05 Jun 2011Babel
Babel is a proposal for a multi-paradigm, low level type-safe virtual machine capable of executing several different programming languages. Different programming languages will inevitably be optimized to solve certain classes of problem in certain domains. No single programming language or programming paradigm is ideal in all scenarios.
The aim is to be able to execute virtual instruction sets from several different virtual machines such as Ruby/rubinius, Java/Java bytecode, Erlang/Beam, Scheme, Haskell, Mercury, R etc. Different types of languages that are expected to be supported should represent functional, logic or constraint-based, message-based and imperative paradigms.
In an ideal environment it would be possible to transparently combine elements written using different paradigms in the same application. The impedance mismatch at the language barriers often makes this a difficult proposition.
One possible remedy is to host each different programming language or paradigm in a software isolated process (SIP). Each SIP communicates with other SIPs through message passing. Communication between SIPs would still need to translate values from one paradigm to another and may even need to serialize, deserialize or copy values between SIPs. However translation could be skipped when processes share a representation and in some scenarios copying may be avoided if a SIP supports copy-on-write or can only transfer immutable values.
SIPs have many of the advantages of Erlangs processes; fault isolation, low overhead, easy to parallelize. If Babel is structured correctly, the exection engine for each SIP could be shared between SIPs and maybe composed from elements such that a logic and functional SIP share many of the same VM components.
Babel is unlikely to be started until well after I complete my PhD and while I have experimented with several different components at times, no head way has been made. For Babel to have any chance of success it must be optimized for fun.
Instruction Set Composition
It is likely that the various programming languages that are built on the Babble VM (BVM) can share subsets of their instruction sets. Candidate instructions that immediately come to mind include arithmetic operations for 32-bit integer values and 32-bit IEEE 754 floating point values. It is also likely that there will be dependency relationships be instruction groups. i.e. The 32-bit integer vector operations rely on the presence of 32-bit integer scalar operations.
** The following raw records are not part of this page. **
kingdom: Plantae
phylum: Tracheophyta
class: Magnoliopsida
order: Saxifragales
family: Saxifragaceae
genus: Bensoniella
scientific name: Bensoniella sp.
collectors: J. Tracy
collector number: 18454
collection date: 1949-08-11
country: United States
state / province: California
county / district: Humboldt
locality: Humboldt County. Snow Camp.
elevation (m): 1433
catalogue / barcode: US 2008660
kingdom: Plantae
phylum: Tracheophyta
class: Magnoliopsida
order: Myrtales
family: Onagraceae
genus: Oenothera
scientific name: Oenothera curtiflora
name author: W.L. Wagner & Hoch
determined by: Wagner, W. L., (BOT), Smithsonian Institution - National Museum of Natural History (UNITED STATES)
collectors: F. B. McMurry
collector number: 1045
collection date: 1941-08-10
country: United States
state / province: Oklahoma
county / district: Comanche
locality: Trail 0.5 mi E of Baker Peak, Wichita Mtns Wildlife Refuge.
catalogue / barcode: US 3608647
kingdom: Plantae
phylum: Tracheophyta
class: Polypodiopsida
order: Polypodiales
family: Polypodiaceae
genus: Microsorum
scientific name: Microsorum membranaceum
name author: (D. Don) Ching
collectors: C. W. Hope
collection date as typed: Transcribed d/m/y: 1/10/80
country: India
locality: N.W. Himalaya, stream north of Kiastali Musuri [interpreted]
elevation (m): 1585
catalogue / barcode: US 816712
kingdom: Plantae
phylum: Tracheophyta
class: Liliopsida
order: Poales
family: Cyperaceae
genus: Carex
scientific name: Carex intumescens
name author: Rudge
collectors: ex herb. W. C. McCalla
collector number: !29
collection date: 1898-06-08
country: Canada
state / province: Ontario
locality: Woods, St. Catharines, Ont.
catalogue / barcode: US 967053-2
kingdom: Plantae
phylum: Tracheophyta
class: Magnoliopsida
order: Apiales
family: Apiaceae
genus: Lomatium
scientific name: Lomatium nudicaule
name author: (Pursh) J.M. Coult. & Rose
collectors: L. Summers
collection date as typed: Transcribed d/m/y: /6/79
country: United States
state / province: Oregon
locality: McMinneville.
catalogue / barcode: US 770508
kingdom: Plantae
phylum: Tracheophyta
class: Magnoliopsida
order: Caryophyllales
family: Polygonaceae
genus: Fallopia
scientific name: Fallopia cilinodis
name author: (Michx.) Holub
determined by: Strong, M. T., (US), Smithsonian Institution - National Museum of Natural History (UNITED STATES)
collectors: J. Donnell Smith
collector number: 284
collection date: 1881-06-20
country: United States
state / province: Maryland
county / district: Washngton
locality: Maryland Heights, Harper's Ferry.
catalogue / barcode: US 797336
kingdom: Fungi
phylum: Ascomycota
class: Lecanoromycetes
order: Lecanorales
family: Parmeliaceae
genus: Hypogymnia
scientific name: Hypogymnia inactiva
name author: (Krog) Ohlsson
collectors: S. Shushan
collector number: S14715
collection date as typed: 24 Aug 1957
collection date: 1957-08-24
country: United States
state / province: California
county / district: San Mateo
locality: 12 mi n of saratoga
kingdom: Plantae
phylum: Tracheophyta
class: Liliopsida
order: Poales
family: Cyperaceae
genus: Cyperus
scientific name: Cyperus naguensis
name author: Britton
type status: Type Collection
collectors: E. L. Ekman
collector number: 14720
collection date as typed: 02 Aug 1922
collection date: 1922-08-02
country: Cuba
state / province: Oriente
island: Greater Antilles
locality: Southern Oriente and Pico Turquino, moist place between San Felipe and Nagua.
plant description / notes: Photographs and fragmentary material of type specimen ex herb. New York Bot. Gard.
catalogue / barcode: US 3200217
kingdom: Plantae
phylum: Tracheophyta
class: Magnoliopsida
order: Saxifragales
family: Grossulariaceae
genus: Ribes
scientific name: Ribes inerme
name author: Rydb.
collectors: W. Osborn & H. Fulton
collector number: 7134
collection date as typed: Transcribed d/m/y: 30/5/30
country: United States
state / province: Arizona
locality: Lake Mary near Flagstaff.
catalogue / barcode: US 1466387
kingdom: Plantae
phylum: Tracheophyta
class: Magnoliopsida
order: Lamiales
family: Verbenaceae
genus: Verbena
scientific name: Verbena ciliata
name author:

Each instruction group is likely to result in different sets of optimization passes being incorporated in the runtime compilers. These could be a new set of BURS rules or specific optimization passes (i.e. to vectorize scalar operations in loops). Thus each instruction group should be able to be bundled separately and identify associated optimization passes etc.
Layered Programming Language Features
The BVM is likely to have a family of “native” languages. The languages should be layered such that each successive language incorporates features from lower layer. The “kernel” language is most likely going to be a stack based language such as Joy/Forth with linear types and procedures/functions that are guaranteed not to be recursive. The next higher language may support recursive functions and immutable variables (i.e. those that can be written once and read many times). A higher layer still may support mutation of variables or polymorphic invocations.
Language features such as generic types, tail calls, lazy vs strict modes, query matching vs normal execution, object manipulation etc are gradually added depending on where the language is positioned in the kernel-system-application-scripting language spectrum. Ideas should definitely be incorporated from Forth, Scheme, Haskell, Smalltalk and Mercury when developing the composable language features.